Il était toujours assis, à se demander ce qu'il devait faire, quand la robe d'Anya glissa jusqu'au sol, révélant sa lingerie assortie, noire et bleue. Pourquoi toujours du bleu? Elle était jolie, c'était indéniable, mais ce n'était pas elle qu'il voulait. Ça n'avait jamais été le cas, ça ne le serait jamais.

Pourtant, quand elle se retourna, Tullio ne put empêcher ses yeux de vagabonder sur ses courbes enchâssées dans la dentelle. Il cherchait quoi dire pour lui faire comprendre, sans la brusquer, qu'il n'était pas intéressé et il la laissa s'approcher. Il n'avait pas imaginé qu'elle l'embrasserait, pas alors qu'il avait clairement voulu la repousser.

Ses mains se portèrent sur la taille fine de la demoiselle, dans l'intention de l'écarter mais il n'y parvint pas. Il le voulait, vraiment, mais ses intensions ne parvenaient pas jusqu'à ses mains qui, au lieu de l'obliger à reculer, l'attirèrent plus près.

"On peut pas faire ça."

Réussit-il à articuler dans un soupir, la regardant droit dans les yeux pour la supplier de s'en tenir là. Mais son visage refusait de coopérer, affichant une toute autre expression que celle qu'il voulait lui montrer. Tullio avait la terrifiante impression de ne plus contrôler son corps, parce qu'il ne voulait pas se lever. Il ne voulait pas placer une de ses mains aux creux des reins d'Anya, ni entre ses ailes. Il ne voulait pas l'attirer contre lui, pas appuyer sa tête contre son épaule.

Pourtant, il le faisait.

Je veux rentrer. Sa bouche s'ouvrit, pressant ses lèvres contre la peau délicate, mais il ne parvint pas à articuler la moindre parole. Il voulut mordre et dénuda ses dents, sans réussir à se résoudre à lui faire mal. Il l'avait, au final, à peine effleurée, laissant sa peau parfaitement blanche après son passage, sans même une marque.
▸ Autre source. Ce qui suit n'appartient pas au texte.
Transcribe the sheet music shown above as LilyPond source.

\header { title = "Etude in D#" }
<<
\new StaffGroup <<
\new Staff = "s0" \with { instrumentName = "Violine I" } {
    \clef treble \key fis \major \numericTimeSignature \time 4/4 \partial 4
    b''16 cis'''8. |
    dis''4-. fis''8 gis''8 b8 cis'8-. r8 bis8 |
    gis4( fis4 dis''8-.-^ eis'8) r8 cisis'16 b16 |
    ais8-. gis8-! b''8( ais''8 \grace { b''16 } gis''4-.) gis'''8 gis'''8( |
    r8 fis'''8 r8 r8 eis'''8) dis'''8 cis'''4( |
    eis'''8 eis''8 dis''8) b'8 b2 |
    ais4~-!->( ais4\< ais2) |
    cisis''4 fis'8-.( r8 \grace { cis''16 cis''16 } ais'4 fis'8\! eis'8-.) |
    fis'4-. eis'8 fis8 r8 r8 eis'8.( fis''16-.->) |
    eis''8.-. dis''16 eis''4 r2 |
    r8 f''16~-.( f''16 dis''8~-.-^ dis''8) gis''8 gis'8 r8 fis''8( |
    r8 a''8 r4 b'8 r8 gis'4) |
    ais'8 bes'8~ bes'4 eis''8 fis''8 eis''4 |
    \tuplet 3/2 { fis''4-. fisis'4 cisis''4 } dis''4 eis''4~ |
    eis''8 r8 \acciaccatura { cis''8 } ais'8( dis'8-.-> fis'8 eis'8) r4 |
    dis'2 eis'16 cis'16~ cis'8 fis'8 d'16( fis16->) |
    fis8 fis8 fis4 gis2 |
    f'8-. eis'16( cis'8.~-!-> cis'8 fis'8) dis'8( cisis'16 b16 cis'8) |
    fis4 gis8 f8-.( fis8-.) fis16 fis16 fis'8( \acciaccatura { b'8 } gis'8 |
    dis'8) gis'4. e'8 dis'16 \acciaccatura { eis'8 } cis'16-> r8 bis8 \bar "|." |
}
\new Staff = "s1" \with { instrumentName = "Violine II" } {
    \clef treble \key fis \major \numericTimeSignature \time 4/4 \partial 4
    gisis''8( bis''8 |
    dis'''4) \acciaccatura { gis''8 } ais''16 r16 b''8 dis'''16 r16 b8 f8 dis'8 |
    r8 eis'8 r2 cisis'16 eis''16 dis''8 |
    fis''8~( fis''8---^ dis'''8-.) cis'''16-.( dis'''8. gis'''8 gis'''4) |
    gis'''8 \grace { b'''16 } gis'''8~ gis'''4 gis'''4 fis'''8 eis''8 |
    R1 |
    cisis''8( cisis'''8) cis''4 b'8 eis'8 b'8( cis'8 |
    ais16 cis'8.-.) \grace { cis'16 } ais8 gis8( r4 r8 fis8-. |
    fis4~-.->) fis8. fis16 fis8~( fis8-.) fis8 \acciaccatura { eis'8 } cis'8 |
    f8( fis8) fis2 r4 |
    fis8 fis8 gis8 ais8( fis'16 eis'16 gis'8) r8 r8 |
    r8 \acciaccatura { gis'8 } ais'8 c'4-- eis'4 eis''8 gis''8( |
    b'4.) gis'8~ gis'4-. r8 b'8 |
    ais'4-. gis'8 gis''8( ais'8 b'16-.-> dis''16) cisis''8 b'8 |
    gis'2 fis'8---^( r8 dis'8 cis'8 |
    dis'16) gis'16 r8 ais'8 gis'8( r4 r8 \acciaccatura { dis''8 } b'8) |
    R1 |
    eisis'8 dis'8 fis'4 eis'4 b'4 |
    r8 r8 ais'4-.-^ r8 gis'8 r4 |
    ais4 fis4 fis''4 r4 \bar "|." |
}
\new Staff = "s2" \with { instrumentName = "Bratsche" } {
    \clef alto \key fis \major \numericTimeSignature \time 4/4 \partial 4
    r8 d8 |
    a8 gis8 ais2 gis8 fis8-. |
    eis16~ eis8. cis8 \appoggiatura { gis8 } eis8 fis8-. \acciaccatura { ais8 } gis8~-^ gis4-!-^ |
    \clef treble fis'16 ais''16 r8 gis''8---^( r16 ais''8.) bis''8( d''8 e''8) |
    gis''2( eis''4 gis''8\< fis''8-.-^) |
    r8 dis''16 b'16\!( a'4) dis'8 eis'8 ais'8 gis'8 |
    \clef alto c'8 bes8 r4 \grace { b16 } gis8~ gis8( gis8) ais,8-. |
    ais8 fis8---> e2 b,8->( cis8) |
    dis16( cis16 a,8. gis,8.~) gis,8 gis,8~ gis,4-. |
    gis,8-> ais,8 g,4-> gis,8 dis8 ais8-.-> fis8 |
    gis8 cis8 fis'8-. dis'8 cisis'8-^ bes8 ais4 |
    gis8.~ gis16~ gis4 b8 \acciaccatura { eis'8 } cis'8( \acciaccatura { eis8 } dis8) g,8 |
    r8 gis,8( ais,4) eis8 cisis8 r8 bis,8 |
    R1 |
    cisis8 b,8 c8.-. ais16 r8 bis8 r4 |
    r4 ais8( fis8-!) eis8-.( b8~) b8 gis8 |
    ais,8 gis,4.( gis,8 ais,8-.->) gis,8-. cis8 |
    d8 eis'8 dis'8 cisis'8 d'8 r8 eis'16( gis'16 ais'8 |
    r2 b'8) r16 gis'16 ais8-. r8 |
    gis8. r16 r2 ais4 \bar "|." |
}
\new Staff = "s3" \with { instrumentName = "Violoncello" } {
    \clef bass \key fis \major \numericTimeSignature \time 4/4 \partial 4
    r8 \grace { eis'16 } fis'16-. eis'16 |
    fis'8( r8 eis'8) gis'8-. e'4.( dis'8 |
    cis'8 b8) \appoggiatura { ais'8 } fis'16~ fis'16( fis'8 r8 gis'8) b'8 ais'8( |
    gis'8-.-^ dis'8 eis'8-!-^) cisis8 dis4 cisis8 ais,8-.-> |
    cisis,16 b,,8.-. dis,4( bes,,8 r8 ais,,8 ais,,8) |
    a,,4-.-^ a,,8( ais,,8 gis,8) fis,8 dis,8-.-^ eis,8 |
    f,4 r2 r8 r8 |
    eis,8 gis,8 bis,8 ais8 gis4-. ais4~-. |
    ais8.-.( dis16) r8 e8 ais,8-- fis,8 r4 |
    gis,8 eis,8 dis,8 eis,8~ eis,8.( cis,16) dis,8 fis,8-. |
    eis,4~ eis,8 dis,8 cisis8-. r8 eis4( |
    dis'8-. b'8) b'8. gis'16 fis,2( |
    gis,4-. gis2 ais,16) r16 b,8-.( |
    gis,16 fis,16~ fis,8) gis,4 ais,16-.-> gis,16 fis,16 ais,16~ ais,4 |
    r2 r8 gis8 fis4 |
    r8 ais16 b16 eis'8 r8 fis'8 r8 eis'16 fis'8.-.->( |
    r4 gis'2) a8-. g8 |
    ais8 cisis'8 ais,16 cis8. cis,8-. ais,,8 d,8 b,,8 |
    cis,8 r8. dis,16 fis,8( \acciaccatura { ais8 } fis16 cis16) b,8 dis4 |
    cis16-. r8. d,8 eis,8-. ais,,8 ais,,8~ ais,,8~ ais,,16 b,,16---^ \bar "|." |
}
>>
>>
Tullio luttait contre lui-même, et perdait. Il déposa une ligne de baisers le long de l'épaule de la jeune femme, jusque dans son cou avant de revenir à son visage, pressant ses lèvres contre les siennes. Sa main droite était remontée, encerclant sa nuque délicate pendant que la gauche, elle, était descendue jusqu'à trouver sa place sur une courbe qu'il caressa, pressant son amie contre lui. Anya, s'il te plaît, non.